**INFORMATION PROVIDED**
++++++++++

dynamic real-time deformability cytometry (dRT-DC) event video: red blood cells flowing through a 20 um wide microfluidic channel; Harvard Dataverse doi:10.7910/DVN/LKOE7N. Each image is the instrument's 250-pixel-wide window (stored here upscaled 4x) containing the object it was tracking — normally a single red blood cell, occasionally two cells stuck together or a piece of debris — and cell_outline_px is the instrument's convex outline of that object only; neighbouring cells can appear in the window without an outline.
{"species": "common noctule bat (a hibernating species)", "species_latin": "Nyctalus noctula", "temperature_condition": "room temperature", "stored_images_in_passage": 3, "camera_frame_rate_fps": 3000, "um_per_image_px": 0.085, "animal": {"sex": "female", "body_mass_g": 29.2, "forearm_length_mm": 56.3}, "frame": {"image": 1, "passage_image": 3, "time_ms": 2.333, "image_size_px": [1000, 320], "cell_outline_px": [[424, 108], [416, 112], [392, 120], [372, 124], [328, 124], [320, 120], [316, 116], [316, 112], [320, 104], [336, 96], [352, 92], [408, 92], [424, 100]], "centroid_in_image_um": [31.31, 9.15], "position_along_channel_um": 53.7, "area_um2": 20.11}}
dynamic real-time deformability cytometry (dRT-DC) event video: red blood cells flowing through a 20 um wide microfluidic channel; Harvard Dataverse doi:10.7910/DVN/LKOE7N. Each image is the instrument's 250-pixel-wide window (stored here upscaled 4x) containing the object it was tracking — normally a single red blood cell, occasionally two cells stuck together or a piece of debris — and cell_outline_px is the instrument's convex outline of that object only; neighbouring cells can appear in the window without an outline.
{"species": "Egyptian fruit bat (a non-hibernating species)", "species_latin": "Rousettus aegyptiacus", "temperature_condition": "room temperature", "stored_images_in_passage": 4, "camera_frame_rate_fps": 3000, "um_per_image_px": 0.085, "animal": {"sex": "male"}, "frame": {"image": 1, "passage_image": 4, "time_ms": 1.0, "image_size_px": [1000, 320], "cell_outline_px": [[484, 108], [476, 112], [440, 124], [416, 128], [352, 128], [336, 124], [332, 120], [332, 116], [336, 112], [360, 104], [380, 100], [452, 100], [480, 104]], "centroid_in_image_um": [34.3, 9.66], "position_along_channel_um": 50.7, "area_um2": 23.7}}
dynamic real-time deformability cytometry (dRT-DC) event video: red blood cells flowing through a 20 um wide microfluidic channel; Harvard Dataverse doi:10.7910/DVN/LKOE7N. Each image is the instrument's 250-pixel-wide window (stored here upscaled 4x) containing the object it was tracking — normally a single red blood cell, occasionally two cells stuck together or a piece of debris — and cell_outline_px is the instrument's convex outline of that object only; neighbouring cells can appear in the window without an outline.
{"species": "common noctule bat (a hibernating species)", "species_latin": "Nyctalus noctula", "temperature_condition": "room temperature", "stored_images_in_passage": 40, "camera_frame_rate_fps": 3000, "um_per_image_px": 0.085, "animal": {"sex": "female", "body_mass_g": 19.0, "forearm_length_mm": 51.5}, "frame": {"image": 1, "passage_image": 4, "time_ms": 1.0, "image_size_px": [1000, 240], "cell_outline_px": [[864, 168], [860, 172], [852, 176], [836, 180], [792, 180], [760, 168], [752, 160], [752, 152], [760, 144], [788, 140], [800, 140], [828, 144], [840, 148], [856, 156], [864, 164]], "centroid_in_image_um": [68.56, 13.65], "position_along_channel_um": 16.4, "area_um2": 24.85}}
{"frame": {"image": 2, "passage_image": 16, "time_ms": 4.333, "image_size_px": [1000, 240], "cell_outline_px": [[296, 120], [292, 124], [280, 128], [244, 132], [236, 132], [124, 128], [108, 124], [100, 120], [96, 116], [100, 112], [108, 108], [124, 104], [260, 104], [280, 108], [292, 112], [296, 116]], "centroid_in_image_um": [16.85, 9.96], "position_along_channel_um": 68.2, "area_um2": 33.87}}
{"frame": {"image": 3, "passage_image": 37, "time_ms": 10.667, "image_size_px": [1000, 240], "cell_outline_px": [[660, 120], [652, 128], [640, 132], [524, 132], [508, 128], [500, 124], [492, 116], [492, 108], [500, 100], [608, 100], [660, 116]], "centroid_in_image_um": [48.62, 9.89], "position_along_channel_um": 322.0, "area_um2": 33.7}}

++++++++++

**STATED EXERCISE**
Reproduce the full listing above, character for character.

**OUTPUT OF THE TASK**
dynamic real-time deformability cytometry (dRT-DC) event video: red blood cells flowing through a 20 um wide microfluidic channel; Harvard Dataverse doi:10.7910/DVN/LKOE7N. Each image is the instrument's 250-pixel-wide window (stored here upscaled 4x) containing the object it was tracking — normally a single red blood cell, occasionally two cells stuck together or a piece of debris — and cell_outline_px is the instrument's convex outline of that object only; neighbouring cells can appear in the window without an outline.
{"species": "common noctule bat (a hibernating species)", "species_latin": "Nyctalus noctula", "temperature_condition": "room temperature", "stored_images_in_passage": 3, "camera_frame_rate_fps": 3000, "um_per_image_px": 0.085, "animal": {"sex": "female", "body_mass_g": 29.2, "forearm_length_mm": 56.3}, "frame": {"image": 1, "passage_image": 3, "time_ms": 2.333, "image_size_px": [1000, 320], "cell_outline_px": [[424, 108], [416, 112], [392, 120], [372, 124], [328, 124], [320, 120], [316, 116], [316, 112], [320, 104], [336, 96], [352, 92], [408, 92], [424, 100]], "centroid_in_image_um": [31.31, 9.15], "position_along_channel_um": 53.7, "area_um2": 20.11}}
dynamic real-time deformability cytometry (dRT-DC) event video: red blood cells flowing through a 20 um wide microfluidic channel; Harvard Dataverse doi:10.7910/DVN/LKOE7N. Each image is the instrument's 250-pixel-wide window (stored here upscaled 4x) containing the object it was tracking — normally a single red blood cell, occasionally two cells stuck together or a piece of debris — and cell_outline_px is the instrument's convex outline of that object only; neighbouring cells can appear in the window without an outline.
{"species": "Egyptian fruit bat (a non-hibernating species)", "species_latin": "Rousettus aegyptiacus", "temperature_condition": "room temperature", "stored_images_in_passage": 4, "camera_frame_rate_fps": 3000, "um_per_image_px": 0.085, "animal": {"sex": "male"}, "frame": {"image": 1, "passage_image": 4, "time_ms": 1.0, "image_size_px": [1000, 320], "cell_outline_px": [[484, 108], [476, 112], [440, 124], [416, 128], [352, 128], [336, 124], [332, 120], [332, 116], [336, 112], [360, 104], [380, 100], [452, 100], [480, 104]], "centroid_in_image_um": [34.3, 9.66], "position_along_channel_um": 50.7, "area_um2": 23.7}}
dynamic real-time deformability cytometry (dRT-DC) event video: red blood cells flowing through a 20 um wide microfluidic channel; Harvard Dataverse doi:10.7910/DVN/LKOE7N. Each image is the instrument's 250-pixel-wide window (stored here upscaled 4x) containing the object it was tracking — normally a single red blood cell, occasionally two cells stuck together or a piece of debris — and cell_outline_px is the instrument's convex outline of that object only; neighbouring cells can appear in the window without an outline.
{"species": "common noctule bat (a hibernating species)", "species_latin": "Nyctalus noctula", "temperature_condition": "room temperature", "stored_images_in_passage": 40, "camera_frame_rate_fps": 3000, "um_per_image_px": 0.085, "animal": {"sex": "female", "body_mass_g": 19.0, "forearm_length_mm": 51.5}, "frame": {"image": 1, "passage_image": 4, "time_ms": 1.0, "image_size_px": [1000, 240], "cell_outline_px": [[864, 168], [860, 172], [852, 176], [836, 180], [792, 180], [760, 168], [752, 160], [752, 152], [760, 144], [788, 140], [800, 140], [828, 144], [840, 148], [856, 156], [864, 164]], "centroid_in_image_um": [68.56, 13.65], "position_along_channel_um": 16.4, "area_um2": 24.85}}
{"frame": {"image": 2, "passage_image": 16, "time_ms": 4.333, "image_size_px": [1000, 240], "cell_outline_px": [[296, 120], [292, 124], [280, 128], [244, 132], [236, 132], [124, 128], [108, 124], [100, 120], [96, 116], [100, 112], [108, 108], [124, 104], [260, 104], [280, 108], [292, 112], [296, 116]], "centroid_in_image_um": [16.85, 9.96], "position_along_channel_um": 68.2, "area_um2": 33.87}}
{"frame": {"image": 3, "passage_image": 37, "time_ms": 10.667, "image_size_px": [1000, 240], "cell_outline_px": [[660, 120], [652, 128], [640, 132], [524, 132], [508, 128], [500, 124], [492, 116], [492, 108], [500, 100], [608, 100], [660, 116]], "centroid_in_image_um": [48.62, 9.89], "position_along_channel_um": 322.0, "area_um2": 33.7}}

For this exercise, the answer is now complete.